Beynimizle İlgili Bir Gizem Daha Nihayet Çözüldü: Dil Öğrenmek Neden Zor?

Bilim insanları, yeni bir dil öğrenirken neden bu kadar zorlandığımızı, çocukların yetişkinlere göre neden yeni bir dili daha kolay öğrenebildiğini sonunda çözdü...

Bir gizem daha çözüldü

Beyin sürekli bir sinyal akışı ile yaşıyor. Gelen milyonlarca sinyali dengelerken zihinsel performansımızı artırmak için kendini tekrar tekrar ayarlıyor. Bilim insanları bu uyarlanabilirlik özelliğinin zihnimizi uyanık tutarken, yetişkinlerin yeni diller öğrenmesini zorlaştırdığını söylüyor.

Beyin hücresi aktiviteleri iki kategoriye ayrılıyor: Esneklik ve kararlılık. Esneklik, beynin değişme yeteneğini ifade ediyor. Yeni bilgiler edindikçe nöronlar arasında yeni bağlantılar kuruluyor. Kararlılık ise bunun tam tersi. Beynin daha önce öğrendiğimiz şeylere tutunmasını, bu bağlantıları sağlamlaştırmasını sağlıyor.

Küçük çocukların yüksek düzeyde "sinirsel esnekliği" bulunuyor. Yeni sinirsel bağlantılar oluşturmak, çocuklar için yararlı çünkü tonlarca yeni bilgiyi öğrenmeleri ve neyin tutunacak kadar önemli olduğunu ayırt etmeleri gerekiyor. Ancak biz yaşlandıkça, beynin yeni bağlantılar oluşturma kapasitesi doğal olarak azalıyor.
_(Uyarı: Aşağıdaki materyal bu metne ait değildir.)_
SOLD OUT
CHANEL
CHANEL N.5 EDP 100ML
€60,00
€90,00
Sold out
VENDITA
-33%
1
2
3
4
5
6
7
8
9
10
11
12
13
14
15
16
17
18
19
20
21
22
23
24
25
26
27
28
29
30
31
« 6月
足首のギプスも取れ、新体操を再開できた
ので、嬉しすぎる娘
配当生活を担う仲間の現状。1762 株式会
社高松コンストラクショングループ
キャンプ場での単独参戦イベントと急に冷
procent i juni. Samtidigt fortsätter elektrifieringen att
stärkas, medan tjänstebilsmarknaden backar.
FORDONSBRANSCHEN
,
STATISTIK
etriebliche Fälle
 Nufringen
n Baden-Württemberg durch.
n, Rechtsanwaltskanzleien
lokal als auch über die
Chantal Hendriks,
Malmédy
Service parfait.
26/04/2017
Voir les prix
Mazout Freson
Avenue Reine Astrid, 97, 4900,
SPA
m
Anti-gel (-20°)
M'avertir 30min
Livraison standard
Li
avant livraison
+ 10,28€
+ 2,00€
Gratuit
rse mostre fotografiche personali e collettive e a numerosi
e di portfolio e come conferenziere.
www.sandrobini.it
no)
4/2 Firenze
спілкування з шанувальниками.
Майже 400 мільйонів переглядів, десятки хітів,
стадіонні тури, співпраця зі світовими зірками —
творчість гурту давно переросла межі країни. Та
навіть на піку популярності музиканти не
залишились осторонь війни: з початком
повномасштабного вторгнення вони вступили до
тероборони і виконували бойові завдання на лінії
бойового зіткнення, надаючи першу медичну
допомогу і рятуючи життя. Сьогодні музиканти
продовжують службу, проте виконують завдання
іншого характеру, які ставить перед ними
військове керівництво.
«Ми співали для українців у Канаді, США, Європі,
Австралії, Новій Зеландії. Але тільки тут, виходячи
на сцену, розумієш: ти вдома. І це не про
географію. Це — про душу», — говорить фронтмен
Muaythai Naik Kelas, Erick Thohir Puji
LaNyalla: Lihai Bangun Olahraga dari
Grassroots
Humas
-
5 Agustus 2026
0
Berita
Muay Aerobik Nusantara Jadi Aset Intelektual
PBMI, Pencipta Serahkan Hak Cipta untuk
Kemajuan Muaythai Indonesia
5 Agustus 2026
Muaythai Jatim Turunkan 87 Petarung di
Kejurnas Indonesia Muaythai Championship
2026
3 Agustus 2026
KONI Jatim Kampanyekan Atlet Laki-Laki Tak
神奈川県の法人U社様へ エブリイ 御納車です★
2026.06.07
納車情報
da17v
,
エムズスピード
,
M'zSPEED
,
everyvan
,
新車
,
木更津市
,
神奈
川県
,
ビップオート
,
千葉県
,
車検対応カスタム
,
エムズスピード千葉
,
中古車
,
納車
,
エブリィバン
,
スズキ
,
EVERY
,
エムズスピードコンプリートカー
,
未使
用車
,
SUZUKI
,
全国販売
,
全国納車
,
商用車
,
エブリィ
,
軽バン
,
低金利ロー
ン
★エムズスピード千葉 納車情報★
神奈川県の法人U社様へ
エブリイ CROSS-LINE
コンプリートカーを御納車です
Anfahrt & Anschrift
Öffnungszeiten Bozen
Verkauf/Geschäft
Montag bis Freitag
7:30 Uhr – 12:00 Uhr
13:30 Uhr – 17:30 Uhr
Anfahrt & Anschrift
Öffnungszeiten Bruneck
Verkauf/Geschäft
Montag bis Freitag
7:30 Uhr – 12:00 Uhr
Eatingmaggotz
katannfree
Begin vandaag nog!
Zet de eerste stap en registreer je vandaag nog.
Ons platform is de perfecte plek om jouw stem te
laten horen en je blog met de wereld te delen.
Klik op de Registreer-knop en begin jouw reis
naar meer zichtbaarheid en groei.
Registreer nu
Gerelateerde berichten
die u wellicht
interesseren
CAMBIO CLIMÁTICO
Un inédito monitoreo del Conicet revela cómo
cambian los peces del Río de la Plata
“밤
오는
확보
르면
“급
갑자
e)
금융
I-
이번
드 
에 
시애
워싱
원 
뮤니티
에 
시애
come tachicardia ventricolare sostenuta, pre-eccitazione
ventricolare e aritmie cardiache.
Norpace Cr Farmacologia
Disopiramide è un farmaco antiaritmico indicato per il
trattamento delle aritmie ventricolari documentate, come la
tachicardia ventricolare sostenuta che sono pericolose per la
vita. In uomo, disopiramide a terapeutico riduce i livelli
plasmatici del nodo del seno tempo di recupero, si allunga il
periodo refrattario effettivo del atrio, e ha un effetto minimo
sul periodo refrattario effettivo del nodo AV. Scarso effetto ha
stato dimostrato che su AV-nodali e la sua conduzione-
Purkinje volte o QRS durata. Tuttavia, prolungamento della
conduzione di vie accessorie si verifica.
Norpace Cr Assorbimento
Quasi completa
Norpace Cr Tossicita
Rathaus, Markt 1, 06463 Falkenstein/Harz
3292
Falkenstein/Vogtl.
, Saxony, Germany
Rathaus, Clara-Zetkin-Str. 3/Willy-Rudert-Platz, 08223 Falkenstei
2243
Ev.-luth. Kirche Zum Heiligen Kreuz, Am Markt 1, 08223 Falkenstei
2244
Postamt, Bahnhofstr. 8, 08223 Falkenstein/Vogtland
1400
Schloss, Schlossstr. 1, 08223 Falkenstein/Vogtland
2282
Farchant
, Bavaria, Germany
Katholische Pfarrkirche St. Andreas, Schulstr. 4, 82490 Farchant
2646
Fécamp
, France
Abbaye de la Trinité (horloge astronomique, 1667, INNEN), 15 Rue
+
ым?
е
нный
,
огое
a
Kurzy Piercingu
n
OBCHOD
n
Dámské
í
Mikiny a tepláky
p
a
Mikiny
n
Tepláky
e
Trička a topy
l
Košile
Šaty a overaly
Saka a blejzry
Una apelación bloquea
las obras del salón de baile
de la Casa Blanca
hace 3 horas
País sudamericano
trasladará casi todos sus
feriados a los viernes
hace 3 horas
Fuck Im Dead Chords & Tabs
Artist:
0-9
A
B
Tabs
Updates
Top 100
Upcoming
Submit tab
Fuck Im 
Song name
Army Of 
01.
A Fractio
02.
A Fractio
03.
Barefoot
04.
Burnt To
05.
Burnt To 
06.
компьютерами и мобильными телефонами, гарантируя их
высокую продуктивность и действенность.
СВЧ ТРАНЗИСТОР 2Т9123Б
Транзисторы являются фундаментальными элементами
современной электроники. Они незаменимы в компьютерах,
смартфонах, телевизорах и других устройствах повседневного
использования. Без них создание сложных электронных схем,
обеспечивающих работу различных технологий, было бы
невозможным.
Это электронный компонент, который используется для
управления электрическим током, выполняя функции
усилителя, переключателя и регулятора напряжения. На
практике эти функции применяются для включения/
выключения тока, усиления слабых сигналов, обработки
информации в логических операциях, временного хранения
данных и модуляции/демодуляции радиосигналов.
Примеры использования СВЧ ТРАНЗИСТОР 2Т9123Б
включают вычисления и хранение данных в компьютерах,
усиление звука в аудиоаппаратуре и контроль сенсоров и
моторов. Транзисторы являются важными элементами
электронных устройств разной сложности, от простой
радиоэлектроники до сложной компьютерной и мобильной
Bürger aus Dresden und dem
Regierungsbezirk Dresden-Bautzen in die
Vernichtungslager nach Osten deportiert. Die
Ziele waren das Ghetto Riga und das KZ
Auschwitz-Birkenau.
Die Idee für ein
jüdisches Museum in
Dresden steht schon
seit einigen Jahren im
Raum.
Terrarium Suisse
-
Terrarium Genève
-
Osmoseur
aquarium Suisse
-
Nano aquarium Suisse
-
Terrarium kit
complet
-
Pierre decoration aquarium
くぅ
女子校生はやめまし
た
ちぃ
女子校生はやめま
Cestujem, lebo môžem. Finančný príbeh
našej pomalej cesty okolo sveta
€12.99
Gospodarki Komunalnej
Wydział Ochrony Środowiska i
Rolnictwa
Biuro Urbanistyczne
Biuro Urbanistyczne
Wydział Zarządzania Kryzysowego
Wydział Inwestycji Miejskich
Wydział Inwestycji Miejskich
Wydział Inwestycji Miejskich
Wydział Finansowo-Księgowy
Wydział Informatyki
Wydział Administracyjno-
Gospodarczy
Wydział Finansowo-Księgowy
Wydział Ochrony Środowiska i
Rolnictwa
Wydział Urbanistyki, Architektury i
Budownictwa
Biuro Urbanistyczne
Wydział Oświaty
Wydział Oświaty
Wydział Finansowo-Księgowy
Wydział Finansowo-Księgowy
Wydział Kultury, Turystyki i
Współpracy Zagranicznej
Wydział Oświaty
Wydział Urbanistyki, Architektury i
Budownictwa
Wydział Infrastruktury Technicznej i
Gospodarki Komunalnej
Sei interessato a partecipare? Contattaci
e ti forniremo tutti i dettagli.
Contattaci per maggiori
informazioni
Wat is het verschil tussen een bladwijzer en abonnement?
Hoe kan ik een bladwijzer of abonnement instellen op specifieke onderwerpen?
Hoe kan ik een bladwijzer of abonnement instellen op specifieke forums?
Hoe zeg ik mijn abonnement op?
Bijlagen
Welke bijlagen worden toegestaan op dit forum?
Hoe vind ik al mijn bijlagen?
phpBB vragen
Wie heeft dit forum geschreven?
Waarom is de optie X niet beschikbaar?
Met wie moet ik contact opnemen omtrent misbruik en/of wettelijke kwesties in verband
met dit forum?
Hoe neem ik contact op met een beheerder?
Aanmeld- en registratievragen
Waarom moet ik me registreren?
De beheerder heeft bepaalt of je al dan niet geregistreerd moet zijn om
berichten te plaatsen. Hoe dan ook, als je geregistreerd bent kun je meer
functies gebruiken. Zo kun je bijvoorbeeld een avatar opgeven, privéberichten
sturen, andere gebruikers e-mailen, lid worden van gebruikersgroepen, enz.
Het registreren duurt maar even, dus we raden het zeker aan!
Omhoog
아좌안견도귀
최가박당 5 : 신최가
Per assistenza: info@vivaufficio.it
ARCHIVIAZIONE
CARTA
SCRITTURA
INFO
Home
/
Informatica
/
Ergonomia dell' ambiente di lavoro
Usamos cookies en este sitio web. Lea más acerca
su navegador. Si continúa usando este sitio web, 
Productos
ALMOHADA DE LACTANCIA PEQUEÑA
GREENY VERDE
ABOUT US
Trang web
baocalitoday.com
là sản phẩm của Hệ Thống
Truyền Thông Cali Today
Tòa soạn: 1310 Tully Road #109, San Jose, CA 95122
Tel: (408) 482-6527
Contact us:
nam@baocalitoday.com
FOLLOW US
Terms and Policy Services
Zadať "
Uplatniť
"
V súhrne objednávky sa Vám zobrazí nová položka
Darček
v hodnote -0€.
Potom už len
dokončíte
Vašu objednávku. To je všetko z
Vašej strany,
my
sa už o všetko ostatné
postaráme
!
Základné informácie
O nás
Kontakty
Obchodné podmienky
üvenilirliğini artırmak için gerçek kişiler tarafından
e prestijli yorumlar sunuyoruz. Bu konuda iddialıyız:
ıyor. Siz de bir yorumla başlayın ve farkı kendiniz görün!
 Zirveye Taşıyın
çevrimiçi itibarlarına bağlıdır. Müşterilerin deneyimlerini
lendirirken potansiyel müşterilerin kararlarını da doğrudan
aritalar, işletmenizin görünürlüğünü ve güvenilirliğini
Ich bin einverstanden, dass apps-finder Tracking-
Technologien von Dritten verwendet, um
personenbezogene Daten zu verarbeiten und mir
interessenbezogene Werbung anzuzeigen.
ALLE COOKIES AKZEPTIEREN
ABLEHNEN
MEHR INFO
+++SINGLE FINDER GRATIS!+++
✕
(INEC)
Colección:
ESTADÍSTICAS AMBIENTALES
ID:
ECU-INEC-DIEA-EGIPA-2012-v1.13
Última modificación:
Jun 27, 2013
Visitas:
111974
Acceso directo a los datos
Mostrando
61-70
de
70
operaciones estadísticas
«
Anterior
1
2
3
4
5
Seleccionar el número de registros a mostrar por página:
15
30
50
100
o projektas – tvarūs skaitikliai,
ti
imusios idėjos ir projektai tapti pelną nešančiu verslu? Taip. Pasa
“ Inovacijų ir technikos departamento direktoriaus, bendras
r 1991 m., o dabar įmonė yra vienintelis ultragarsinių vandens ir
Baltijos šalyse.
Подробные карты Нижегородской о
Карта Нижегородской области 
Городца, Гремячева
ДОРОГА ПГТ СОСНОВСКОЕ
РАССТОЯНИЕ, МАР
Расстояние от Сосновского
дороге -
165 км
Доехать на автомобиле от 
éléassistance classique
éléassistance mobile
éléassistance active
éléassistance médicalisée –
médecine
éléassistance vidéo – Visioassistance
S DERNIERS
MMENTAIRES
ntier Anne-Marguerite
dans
San Francisco'daki California Üniversitesi Nörolojik Cerrahi Departmanından yardımcı doçent Matt Leonard "beyin, ilerleyen yaşla beraber kararlılığa öncelik vermeye başlıyor. Son on yıl veya daha uzun bir süre boyunca öğrenmiş olduğumuz şeylere önemli olanlara tutunuyoruz" diyor.

Yeni bir araştırmanın sonuçlarına göre, yeni bir dil öğrenmek için beynin esneklik özelliğini kullanmak gerekiyor. Bu yüzden çocuklar, yeni dilleri yetişkinlere göre daha kolay ve hızlı bir şekilde öğrenebiliyorlar. UCSF'den sinirbilimciler, beynin yabancı bir sözlüğü nasıl algıladığını anlamak için İngilizce konuşan 10 epilepsi hastasının Mandarin Çincesi öğrenirken beyin aktivitelerini inceledi. Bu gönüllülerin beyinlerinde, hastalıkları nedeniyle zaten elektrotlar bulunuyordu. Böylece araştırmacılar insan beynini öğrenirken doğrudan inceleme yapabilmek için eşsiz bir fırsat elde etti.

Leonard ve diğer araştırmacılar, deneklerin beyin verilerinin analizini tamamladıktan sonra, beynin konuşma korteksi olarak bilinen bölgesindeki nöronlardan oluşan düğümlerin öğrenme sürecinde aktif olduğunu buldular. Bu, bazı nöronların aktif olmadığı ve öğrenme sürecine katılmadığı anlamına geliyor.

Leonard, "Bazıları öğrenmeyle değişmeye gerçekten istekli görünen ve diğerleri daha dirençli görünen bu farklı türde nöron grupları gördük" diyor. Deneyde yabancı dil olarak Çince seçilmesinin nedeni, İngilizceye tamamen ters bir dil olması. Bu yüzden büyük miktarda yeni nöral bağlantı gerektiriyor.

Beynimizin tanıdık sesleri yakalaması daha olasıdır, bu yüzden çevresi o dili konuşan insanlarla yaşayanlar, dili derslerde olduğundan daha hızlı öğrenebilirler. Her şey, beyinlerimizi kalıpları tanımak ve nöronlarımızı meşgul etmek için eğitmekle ilgili. Leonard, "İster çocuk ister yetişkin olun, yeni bir dil öğrenmenin en iyi yolu, o dilin içine dalmaktır" diyor ve ekliyor: "En iyi yöntem, mümkün olduğunca bu dili anadili olarak konuşan kişilerle zaman geçirmek."

Bilim insanları herhangi bir öğrenme sürecinde inişler ve çıkışlar olacağını da vurguluyor. Çalışmada elde edilen beyin aktivitesi verileri, öğrenme başarısında büyük farklılıklar olduğunu gösterdi.